Apesar das contrariedades remanescentes, a Igreja reagiu contra a Lei da Separação e a sua acção, conjugada com as consequências da participação de Portugal na I Guerra, forneceram lastro para o crescimento de um amplo e unificado movimento de renascimento católico de cariz revolucionário conservador, protagonizado por sectores clericais e laicos, que estaria já em gestação desde os inícios do século XX. Este movimento não deixou de utilizar o emergente fenómeno popular das aparições de Fátima ocorridas em 1917, que foi crescendo de forma cada vez menos discreta e espontânea ao longo dos anos de 1920, como instrumento eficaz de propaganda ao serviço das causas da recristianização nacional, da defesa das liberdades religiosas, sociais e políticas da Igreja e da rejeição absoluta do republicanismo demo-liberal e laico e, mais tarde, do comunismo. Tal movimento de revivalismo católico estimulado e controlado pela mais alta hierarquia da Igreja contribuiu, de resto, para derrubar I República e depois ser apontado como um sustentáculo do Estado Novo.
A política anti-clerical da I República não foi verdadeiramente original. Renasceram as perseguições pombalinas ou as leis anticongregacionistas de Joaquim António de Aguiar - Mata Frades, uma dialética de atracção e repulsa frente à vida religiosa, numa relação tipo amor-ódio. Um dos argumentos invocados pelos inimigos das ordens prende-se com o seu carácter supranacional, pois a sua maior parte tem os superiores maiores no estrangeiro a quem devem obediência, o que as leva a assumir uma acção desnacionalizadora por via do ensino e da sua imprensa.
Proclamada a República, na varanda da Câmara de Lisboa, o Governo Provisório iniciou de imediato a sua acção legislativa, como objectivo de alterar rápida e profundamente a estrutura da sociedade portuguesa. A 8 de Outubro de 1910, o Governo fez publicar um verdadeiro decreto de emergência, como é patente pelos escassos dias que mediaram a proclamação da República. Além de legislar para o futuro, como qualquer diploma, entendemos que se pretendeu dar um arremedo de cobertura a actuações de enorme violência ocorridas nesses três dias. O Decreto, fundamentalmente, repunha em vigor as leis que Miguel Bombarda apelidava de leis puras de Pombal e Aguiar, isto é, a Lei de 3 de Setembro de 1759 (expulsão dos jesuítas de qualquer nacionalidade, pois o jesuíta não tem nacionalidade), depois confirmada pela Lei de 28 de Agosto de 1767, o Decreto liberal de 28 de Maio de 1834 (extinguiu por falta de utilidade os conventos, mosteiros, colégio, hospícios e quaisquer casas de religiosos de todas as ordens regulares masculinas e a extinção das femininas, após a morte das últimas freiras), anulou o Decreto do Governo de Hintze Ribeiro, de 18 de Abril de 1901 (que disfarçadamente autorizou a constituição de congregações religiosas dedicadas à instrução e beneficência ou a propagação da fé e da civilização nas colónias).

★ ★ ★ ★ ★

__Complete o seguinte__.
1. No texto sobre a Igreja e a I República, em que data o Governo Provisório publicou o decreto de emergência?
2. Por favor, prossiga o texto sobre a Igreja e a I República a partir da última frase apresentada.

Entradas da coleção

★ ★ ★ ★ ★

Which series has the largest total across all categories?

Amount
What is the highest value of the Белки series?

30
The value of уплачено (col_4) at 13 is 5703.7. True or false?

★ ★ ★ ★ ★

__Respostas às tarefas__.
1. A 8 de Outubro de 1910.

2.
As ordens religiosas fazem parte, desde o início da nossa nacionalidade, da história religiosa, cultural, social e política. Pertencem a um processo global em que o caso português acompanhou, participou e se confundiu com a gestação da própria consciência social europeia. Seguramente que a História da Vida Religiosa não é linear, contém um dinamismo cíclico caracterizado pelo fervor, pela decadência e depois pela exigência de renovação, recuperação, sem prejuízo de durante muito tempo os arautos das campanhas anticongracionistas e anticlericais se confrontarem com os defensores tanto dos direitos das congregações e ordens e do contributo por elas prestado à sociedade portuguesa. A natureza sectária destas campanhas, permitiu constatar situações paradoxais, quando alguns dos seus mais activos detractores não se coibiram de entregar a educação dos filhos a instituições que pretenderam desacreditar.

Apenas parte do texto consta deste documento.